Bu yöntemle araştırmalarda kozmetik hastalıklarda psikolojik bozukluk daha az bulunmuştur. Bu çalışmada daha çok MMPI (minesota multiphasic personality inventory) kullanılmıştır. Bu yöntemle 50 vakalık fase-lift hastalarında hiçbir psikolojik bozukluk bulunmamıştır. Benzer olarak 10 vakalık breast augmentasyonunda aynı değerlendirme yapılmıştır. Fakat bu yöntemlerle yapılan araştırmalar çok daha azdır ve bu çalışmalarda vaka örneklemeleri daha azdır.

POST-OPERATİF PSİKOLOJİK DEĞERLENDİRME

Kozmetik cerrahinin mevcut psikolojiyi nasıl etkilediği henüz tam belli değildir. Fakat bu konuda yapılan 10 çalışmada; 6’sında psikoloji olarak fayda gördükleri, 2’sinde kötü etkilendikleri, 3’ünde ise değişikli saptanmamıştır. Bu çalışmalar böyle göstermiş olsa da gerçek anlamda hata memnuniyeti ile post-op değişiklikler arasında metodolojik bir çalışma yoktur.

KOZMETİK CERRAHİDE ÖZGÜVEN

Fiziksel görünüm kozmetik cerrahların ve hastaların temel sorunudur. Fiziksel görünümünün psikolojik etkileri son 2 dekatta çok sayıda çalışma yapılmıştır. fakat kozmetik cerrahi hastalarında bu çalışmalar çok az yapılmıştır.

Fiziksel görünümümünden memnun olmayan hastaların öz güvenlerini azaltmış, buda kozmetik cerrahiye ilgiyi artırmıştır.
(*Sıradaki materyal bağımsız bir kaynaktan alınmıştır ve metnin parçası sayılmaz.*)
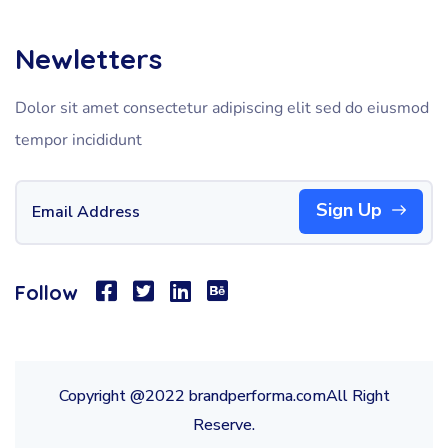
Newletters
Dolor sit amet consectetur adipiscing elit sed do eiusmod
tempor incididunt
Sign Up
Follow
Copyright @2022 brandperforma.comAll Right
Reserve.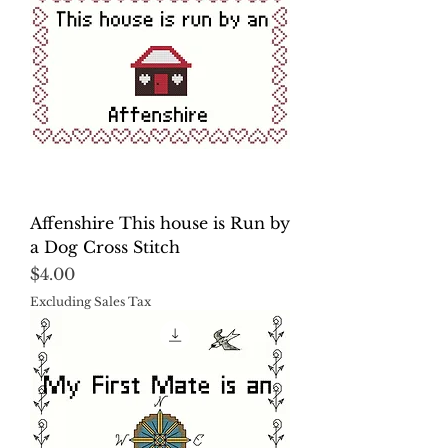
Affenshire This house is Run by
a Dog Cross Stitch
Price
$4.00
Excluding Sales Tax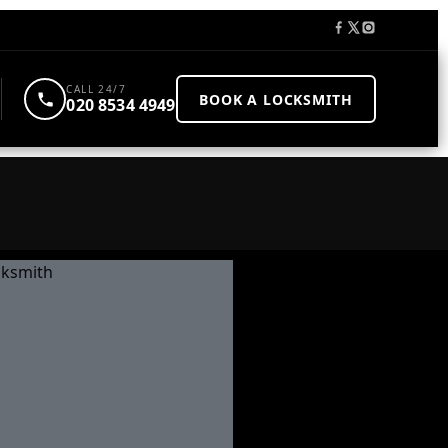
CALL 24/7
BOOK A LOCKSMITH
020 8534 4949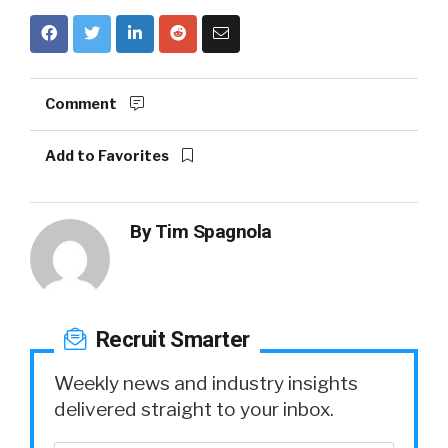
Comment
Add to Favorites
By
Tim Spagnola
Recruit Smarter
Weekly news and industry insights
delivered straight to your inbox.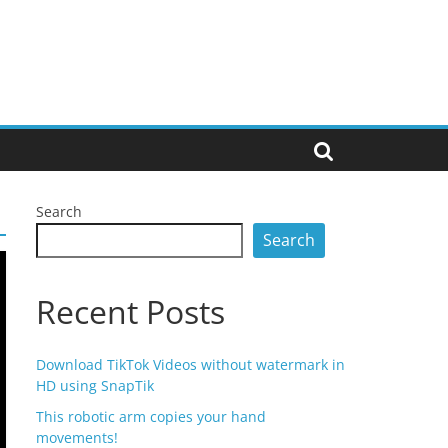
Search
Search
Recent Posts
Download TikTok Videos without watermark in
HD using SnapTik
This robotic arm copies your hand
movements!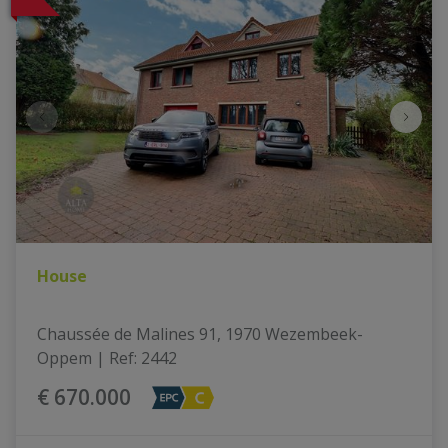
House
Chaussée de Malines 91, 1970 Wezembeek-
Oppem
|
Ref
: 
2442
€ 670.000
Hatta riskli ve sınırları aşan operasyonlar için de motivasyon sağlamıştır.

Cash ve Pruzainky ve arkadaşları kozmetik cerrahi sonrası fiziksel görünümünün değişmesi ve akabinde beden imajının değişmesine yol açmaktadır. Bu sebeple kozmetik cerrahi önermişlerdir.

GÖRÜNÜŞÜN FİZİKSEL REALİTESİ

Fiziksel görünüş kişilik algısında ve özgenin gelişmesi ve mevcudiyetinde ana belirleyicidir. Fiziksel çekicilik eş seçiminde, medikal bakımda, eğitimde, çalışma hayatında başarı ve başarısızlığı belirleyebilir.

VÜCUT İMAJININ PSİKOLOJİK ETKİLERİ

Heinberg 1996’da vücut imaj bozukluğunu teorik olarak algısal (perceptual), gelişimsel (development) ve sosyokültürel olmak üzere 3’e ayırmıştır. Vücut imaji ile özgüven arasındaki ilişki kozmetik cerrahin hasta seçimini ve sonuçlarının daha iyi olması açısından önemlidir.

Percuptual etki; heinberg bu body imajın 3 algısal teori tanımlamıştır; kortikal defisit, adaptif başarısızlık ve algısal defekt teorisi olarak. Kişi kendini 3 boyutlu uzay ortamda konumlandıramamaktadır. Bu imaj bozukluğu direkt kozmetik cerrahi ile alakalıdır. Bu hastalar sıklıkla görünüşün özellikleri şekli ve içeriğinin farklı olduğunu söylerler. İstekler çekici olmaktan öte gerçekçi olmayan isteklerdir.

Gelişimsel etki: Yetişkin vücut imajı çocukluk ve ergenlik çağında gelişir. Ergenlik teorisinde erken menarj olan kızların vücut imaj bozukluğuna neden olabilir (heinberg 1996, Fabian-Thompson 1989). Çocukluk çağında aşağılama veya alay edilme kişilerde bu etkiyi yaratabilir (Cash 1986). Kepçe kulaklarda, meme gelişme geriliğinde özgüven eksikliği bu gruba örnek gösterilebilir. Ayrıca hastaları sorun ne zaman ve nasıl geliştiğini net bir şekilde ifade edebilirler.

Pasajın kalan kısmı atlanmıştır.